-------- LISTING

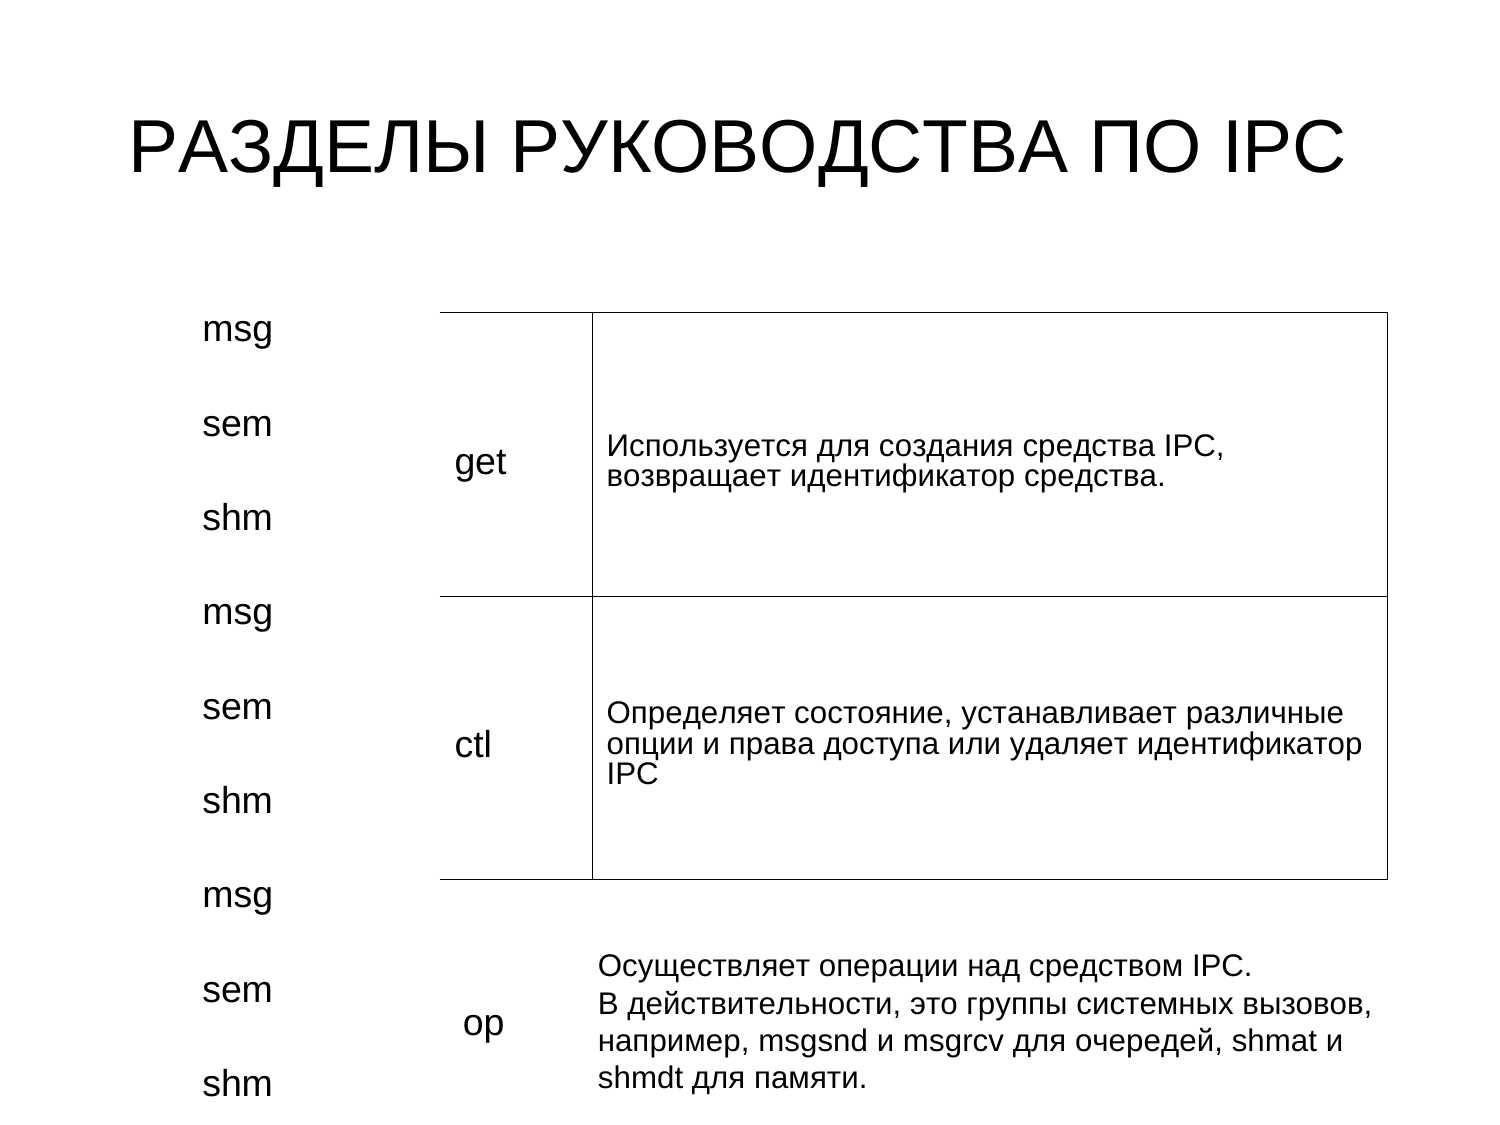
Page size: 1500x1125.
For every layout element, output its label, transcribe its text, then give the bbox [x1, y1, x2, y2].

title РАЗДЕЛЫ РУКОВОДСТВА ПО IPC [75, 31, 1426, 247]
table_cell Определяет состояние, устанавливает различные опции и права доступа или удаляет идентификатор IPC [593, 597, 1387, 879]
table_cell ctl [440, 597, 592, 879]
table_header Используется для создания средства IPC, возвращает идентификатор средства. [593, 313, 1387, 596]
table_cell shm [188, 1067, 440, 1125]
table_header get [440, 313, 592, 596]
table_cell Осуществляет операции над средством IPC. В действительности, это группы системных вызовов, например, msgsnd и msgrcv для очередей, shmat и shmdt для памяти. [592, 880, 1388, 1125]
table_cell sem [188, 690, 440, 784]
table_cell op [440, 880, 592, 1125]
table_cell msg [188, 596, 440, 690]
table_cell sem [188, 973, 440, 1067]
table_cell sem [188, 407, 440, 501]
table_header msg [188, 313, 440, 407]
table_cell shm [188, 784, 440, 879]
table_cell msg [188, 879, 440, 973]
table_cell shm [188, 501, 440, 596]
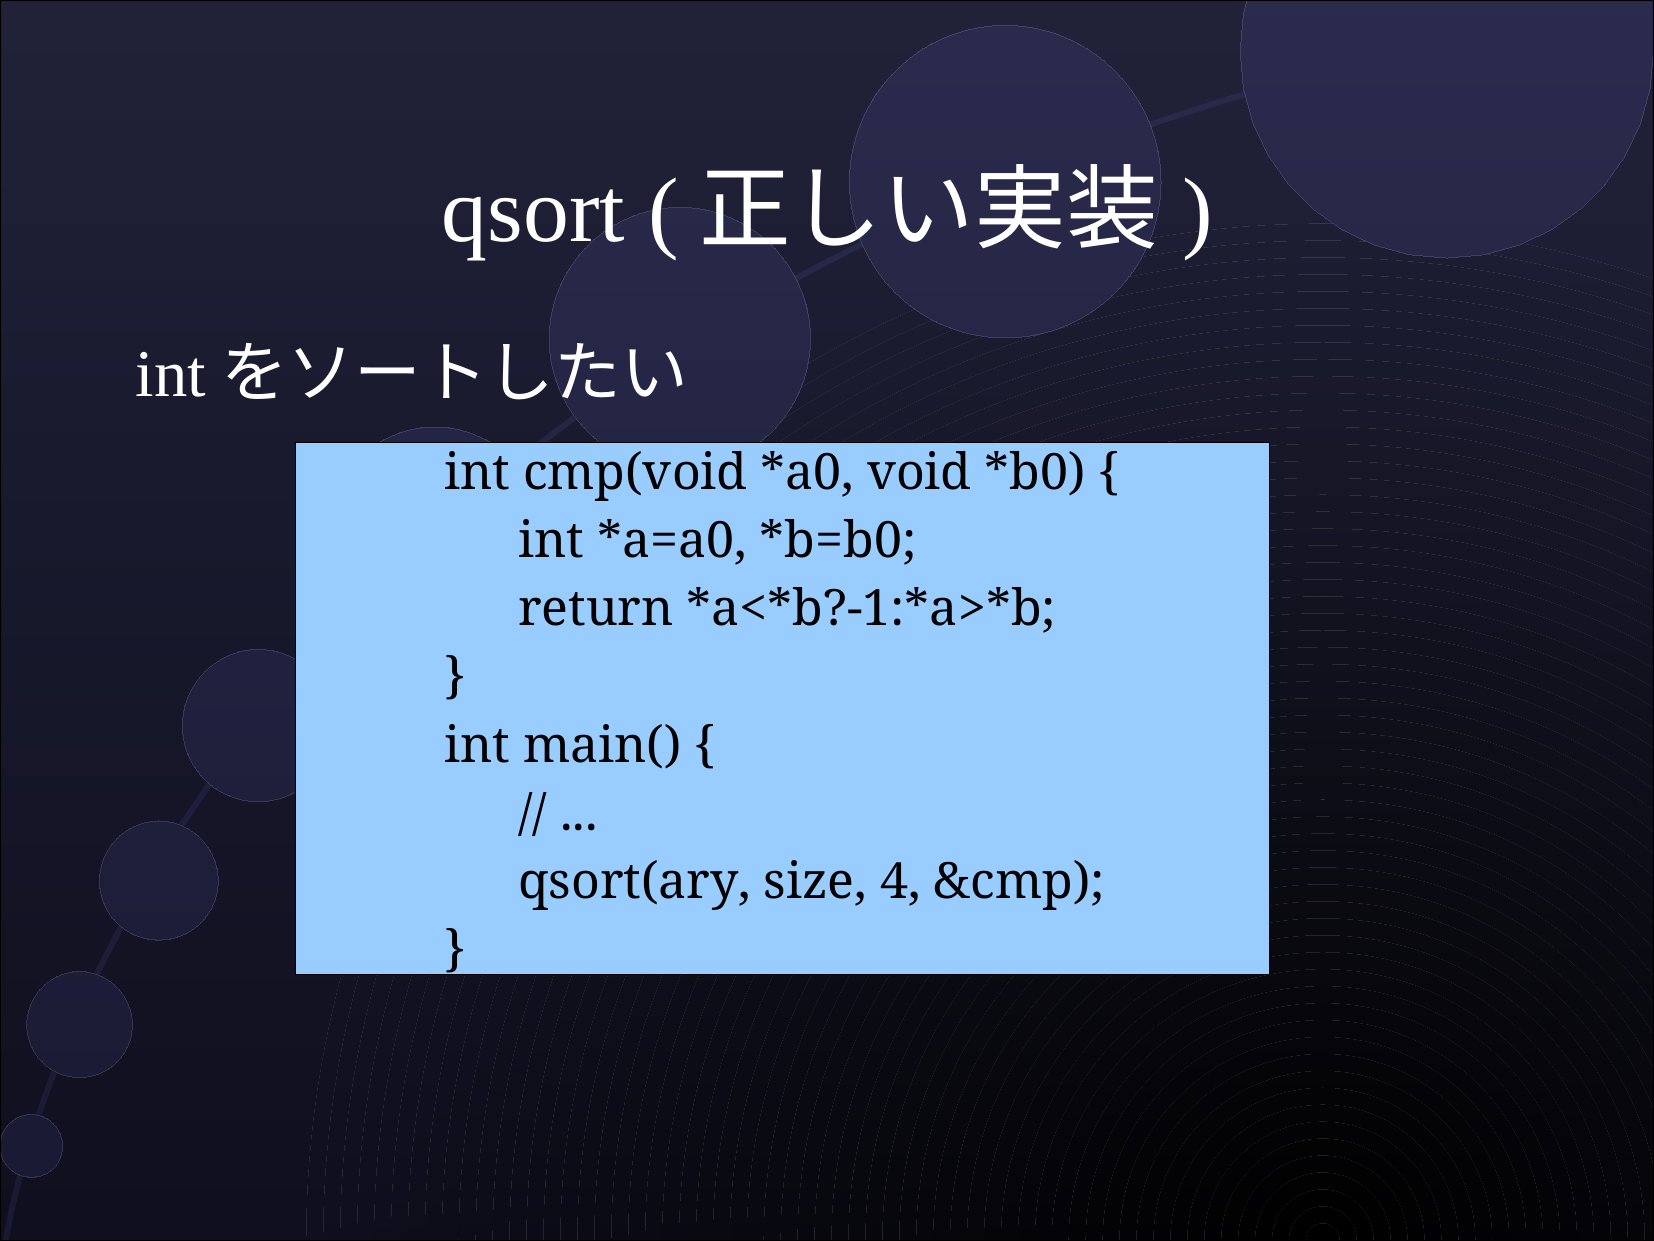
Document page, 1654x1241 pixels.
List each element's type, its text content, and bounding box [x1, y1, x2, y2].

text_box int cmp(void *a0, void *b0) { int *a=a0, *b=b0; return *a<*b?-1:*a>*b; } int main() { // ... qsort(ary, size, 4, &cmp); } [295, 442, 1270, 975]
title qsort (正しい実装) [121, 102, 1534, 311]
list intをソートしたい 完全に問題の無い実装 ゴルフとしては0点 [118, 324, 1534, 1191]
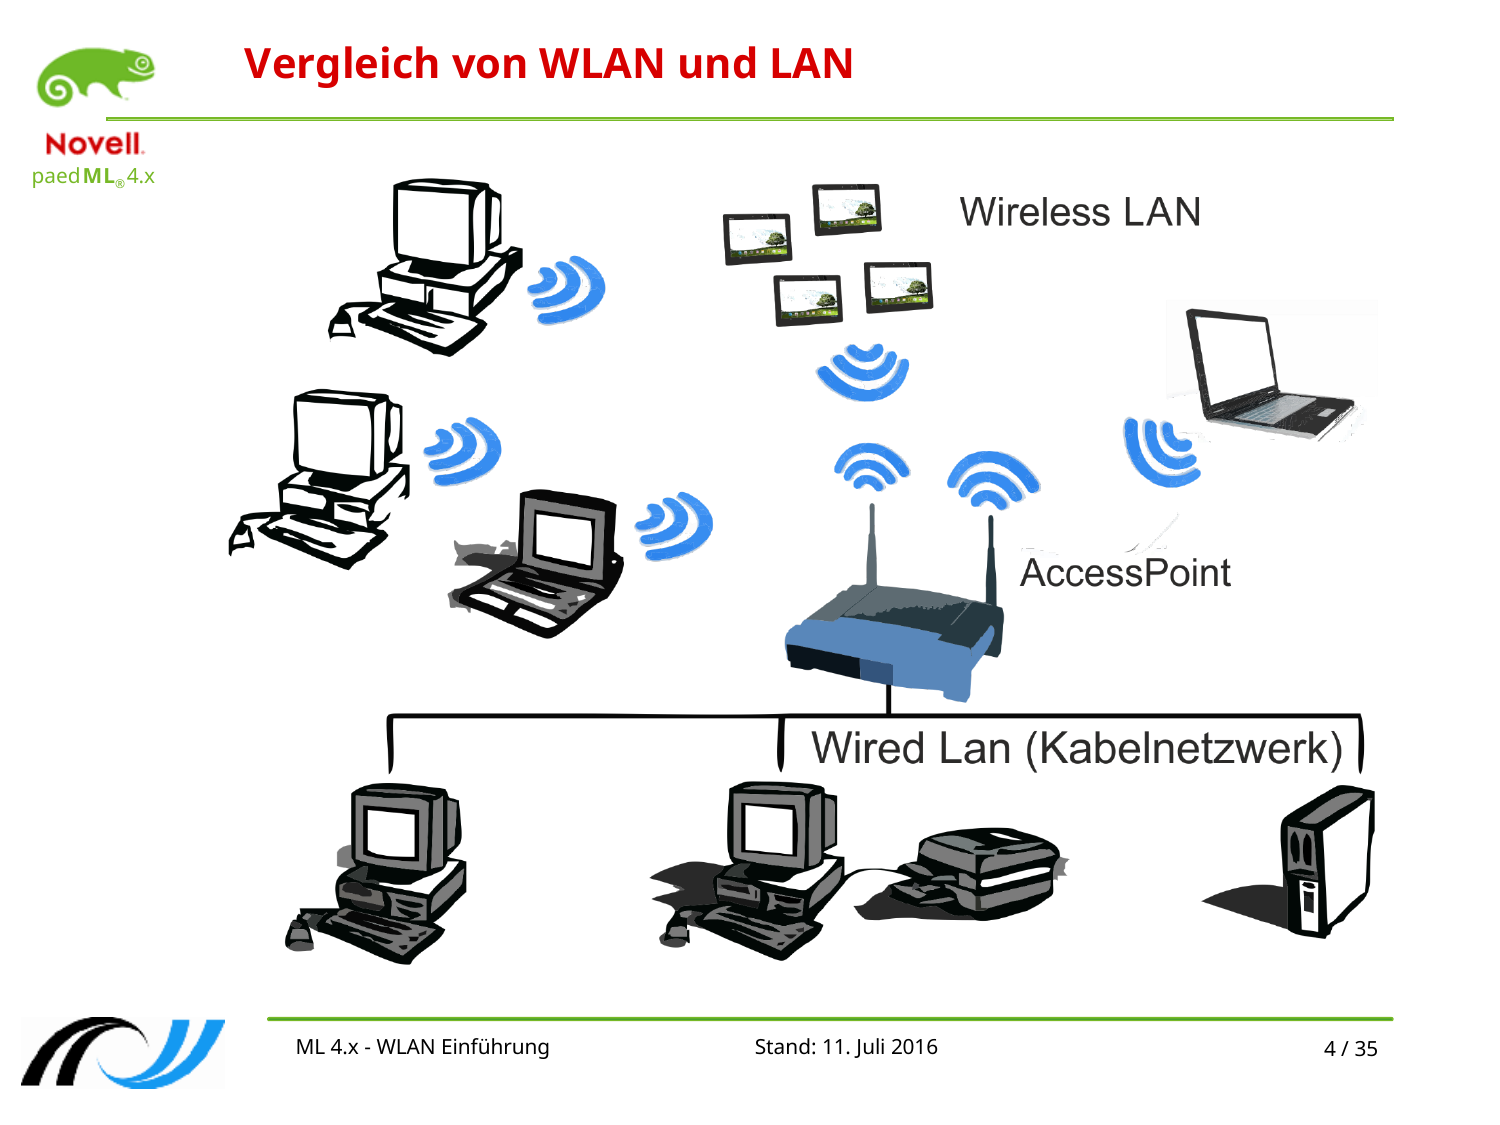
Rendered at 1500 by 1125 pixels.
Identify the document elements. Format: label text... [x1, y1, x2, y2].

picture [228, 178, 1378, 965]
title Vergleich von WLAN und LAN [214, 16, 1393, 108]
picture [24, 32, 167, 175]
picture [21, 1017, 225, 1089]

----------------

Rewrite every line of the data above as a Markdown table with the columns Row and Line, numbering the rows and leaving out blank lines and the pictures.

| Row | Line |
|---|---|
| 1 | Page size: 1500x1125. |
| 2 | For every layout element, output its label, transcribe its text, then give the bbox [x1, y1, x2, y2]. |
| 3 | title РАЗДЕЛЫ РУКОВОДСТВА ПО IPC [75, 31, 1426, 247] |
| 4 | table_cell Определяет состояние, устанавливает различные опции и права доступа или удаляет идентификатор IPC [593, 597, 1387, 879] |
| 5 | table_cell ctl [440, 597, 592, 879] |
| 6 | table_header Используется для создания средства IPC, возвращает идентификатор средства. [593, 313, 1387, 596] |
| 7 | table_cell shm [188, 1067, 440, 1125] |
| 8 | table_header get [440, 313, 592, 596] |
| 9 | table_cell Осуществляет операции над средством IPC. В действительности, это группы системных вызовов, например, msgsnd и msgrcv для очередей, shmat и shmdt для памяти. [592, 880, 1388, 1125] |
| 10 | table_cell sem [188, 690, 440, 784] |
| 11 | table_cell op [440, 880, 592, 1125] |
| 12 | table_cell msg [188, 596, 440, 690] |
| 13 | table_cell sem [188, 973, 440, 1067] |
| 14 | table_cell sem [188, 407, 440, 501] |
| 15 | table_header msg [188, 313, 440, 407] |
| 16 | table_cell shm [188, 784, 440, 879] |
| 17 | table_cell msg [188, 879, 440, 973] |
| 18 | table_cell shm [188, 501, 440, 596] |
| 19 | Document page, 1654x1241 pixels. |
| 20 | List each element's type, its text content, and bounding box [x1, y1, x2, y2]. |
| 21 | text_box int cmp(void *a0, void *b0) { int *a=a0, *b=b0; return *a<*b?-1:*a>*b; } int main() { // ... qsort(ary, size, 4, &cmp); } [295, 442, 1270, 975] |
| 22 | title qsort (正しい実装) [121, 102, 1534, 311] |
| 23 | list intをソートしたい 完全に問題の無い実装 ゴルフとしては0点 [118, 324, 1534, 1191] |
| 24 | Rendered at 1500 by 1125 pixels. |
| 25 | Identify the document elements. Format: label text... [x1, y1, x2, y2]. |
| 26 | picture [228, 178, 1378, 965] |
| 27 | title Vergleich von WLAN und LAN [214, 16, 1393, 108] |
| 28 | picture [24, 32, 167, 175] |
| 29 | picture [21, 1017, 225, 1089] |